Disputa por guarda de filho de brasileira mobiliza chanceleres de Brasil e Egito

A disputa pela guarda do filho da brasileira Karin Aranha ganhou contornos de impasse diplomático. O Itamaraty informou, nesta segunda-feira (9), na rede social X que o ministro Mauro Vieira telefonou para o chanceler egípcio, Badr Abdelatty, para tratar especificamente do caso, levando a questão para a esfera direta das relações exteriores.
O contato ministerial busca destravar o cumprimento de uma sentença que já favorece a brasileira. Karin luta para recuperar o filho desde setembro de 2022, quando o pai, o egípcio Ahmed Tarek, retirou o menino de Valinhos (SP) e viajou para o seu país de origem sem o consentimento da mãe.
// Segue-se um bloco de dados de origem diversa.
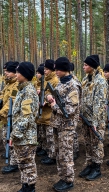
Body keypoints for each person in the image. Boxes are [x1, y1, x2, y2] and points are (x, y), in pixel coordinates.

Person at [46, 57, 80, 192]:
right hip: (57, 124)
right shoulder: (61, 83)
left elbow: (70, 110)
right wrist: (49, 97)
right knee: (59, 153)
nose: (56, 72)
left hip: (67, 125)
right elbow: (56, 97)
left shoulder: (73, 85)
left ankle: (69, 180)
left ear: (65, 69)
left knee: (66, 155)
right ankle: (63, 177)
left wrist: (54, 105)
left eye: (58, 69)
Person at [10, 62, 39, 192]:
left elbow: (26, 117)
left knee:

Segundo o portal G1, Karin obteve uma vitória decisiva em novembro de 2025. O Tribunal de Apelações do Cairo reverteu decisões de primeira instância e concedeu a guarda à mãe, apontando que as alegações usadas anteriormente pelo pai para afastá-la eram baseadas em boatos.
Impasses jurídicos
Apesar da decisão judicial, a criança ainda não foi entregue à mãe. A sentença tornou-se executável em janeiro de 2026, autorizando o uso de força policial para a busca e apreensão do menor, mas a resistência do pai em cumprir a ordem mantém o impasse.

A intervenção direta do chanceler brasileiro reflete a dificuldade jurídica do caso, uma vez que o Egito não é signatário da Convenção de Haia sobre sequestro internacional de crianças. A ausência desse tratado obriga o Brasil a concentrar esforços na tramitação diplomática e política, em vez de canais automáticos de cooperação jurídica.
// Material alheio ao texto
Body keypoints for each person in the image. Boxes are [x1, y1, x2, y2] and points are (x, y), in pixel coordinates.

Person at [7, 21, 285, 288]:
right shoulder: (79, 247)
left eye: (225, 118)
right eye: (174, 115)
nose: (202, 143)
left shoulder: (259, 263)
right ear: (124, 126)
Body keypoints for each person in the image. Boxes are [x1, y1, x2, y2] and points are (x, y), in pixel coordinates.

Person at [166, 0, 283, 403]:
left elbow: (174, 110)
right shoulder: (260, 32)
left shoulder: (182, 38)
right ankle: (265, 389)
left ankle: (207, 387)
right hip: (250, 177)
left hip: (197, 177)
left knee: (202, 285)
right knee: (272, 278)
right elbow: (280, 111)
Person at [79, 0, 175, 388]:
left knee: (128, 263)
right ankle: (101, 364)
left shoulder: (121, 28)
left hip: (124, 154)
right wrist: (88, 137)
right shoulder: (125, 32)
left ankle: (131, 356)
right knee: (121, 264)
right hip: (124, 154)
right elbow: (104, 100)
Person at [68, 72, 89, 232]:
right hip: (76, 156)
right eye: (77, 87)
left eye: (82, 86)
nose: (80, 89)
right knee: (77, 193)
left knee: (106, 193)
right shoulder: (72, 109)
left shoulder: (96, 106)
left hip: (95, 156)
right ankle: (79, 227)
Para tentar reaver o filho, Karin mudou-se para o Egito, onde vive sem permissão de trabalho e depende de doações. Conforme relatado ao G1, ela chegou a se converter ao Islã para desmontar argumentos da defesa do ex-marido de que ela representaria risco à formação religiosa da criança.
Com a entrada da alta cúpula diplomática na negociação, o governo brasileiro aumenta a pressão para que as autoridades locais façam valer a própria decisão judicial do Egito. O objetivo central é garantir a segurança jurídica da mãe e o retorno efetivo da criança à sua guarda.